Here are the numbers behind it:
First, looking at total encounters at the southwestern border.
Data from the U.S. Customs and Border Protection released monthly statistics by a fiscal year that ends in September.
For the 2022 fiscal year, encounters were the highest on record, with about 2.4 million migrants. So far encounters are not slowing down.
The most recent data for October reports about 230,000 migrant encounters, 75% of annual encounters in the fiscal year 2017.
Since title 42 was invoked there have been 4.5 million migrant encounters on the entire southwestern border.

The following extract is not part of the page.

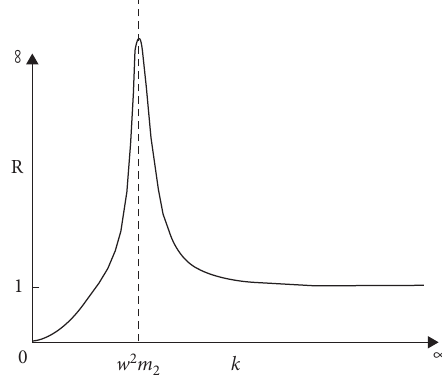
Figure 3: Relationship between stiffness and amplitude ratio of bonding section of dangerous rock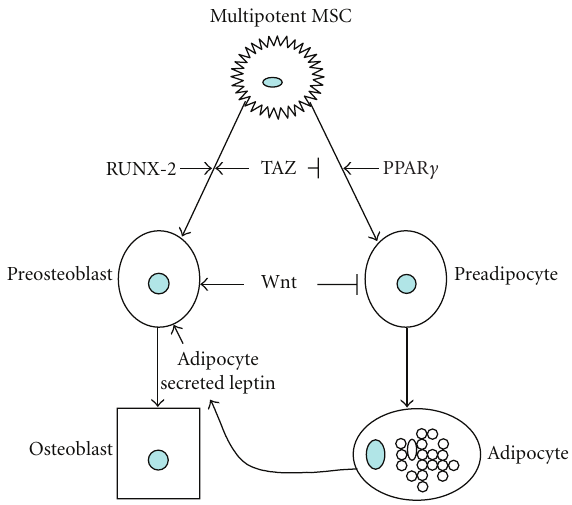
Figure 1: Factors governing normal osteogenesis and adipogenesis from mesenchymal stem cells. Multipotent mesenchymal stem cells can di ff erentiate into a number of cell types, including adipocytes and osteoblasts. ( ⊥ indicates inhibition; ↓ indicates stimulation). The transcriptional coactivator Taz negatively regulates adipoge- nesis and promotes osteogenesis through suppression of PPAR γ and activation of RUNX-2, while overexpression of PPAR γ can reduce bone formation. Also, a number of other factors such as secreted proteins from Wnt family promote the di ff erentiation and maintenance of osteoblasts while reducing the di ff erentiation of the adipocytes. In addition, factors secreted by mature adipocytes, such as leptin and estrogen, can increase bone mass in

More than half of the encounters are flagged by U.S. Customs and Border Protection as Title 42.
It is trending down even as monthly encounters remain high.
In 2020, at the start of the COVID-19 pandemic, 90% of encounters at the border were Title 42. The monthly record was set in May of this year with over 240,000 encounters. 42% of those were Title 42. In October the number dropped to 34%.
Trends are similar in Arizona.
Since Title 42 went into effect there have been 975,000 encounters on Arizona’s border, 459,000 of which were under Title 42, 47%.
However, in Arizona’s case, it’s less of a trend and more of a drop in enforcement.
Like U.S. numbers, 90% of encounters were Title 42 in the spring of 2020.
Arizona’s peak encounter month was also May of this year and Title 42 accounted for 40% of them.
The following month shows a drop in total encounters and an even steeper drop in Title 42. Since then, they have risen to 35% of encounters this past October.
About 90% of migrants encountered at Arizona’s border under Title 42 hold citizenship in a Central American country.
Three out of four migrants are from Mexico, 14% hold Guatemalan citizenship and 2.5% are Honduran citizens. Colombians make up 4% of Title 42 encounters in Arizona and citizens from all other countries makeup 6%.
Since September of 2021, encounters with migrants from Non-Central American countries are the majority at Arizona’s border.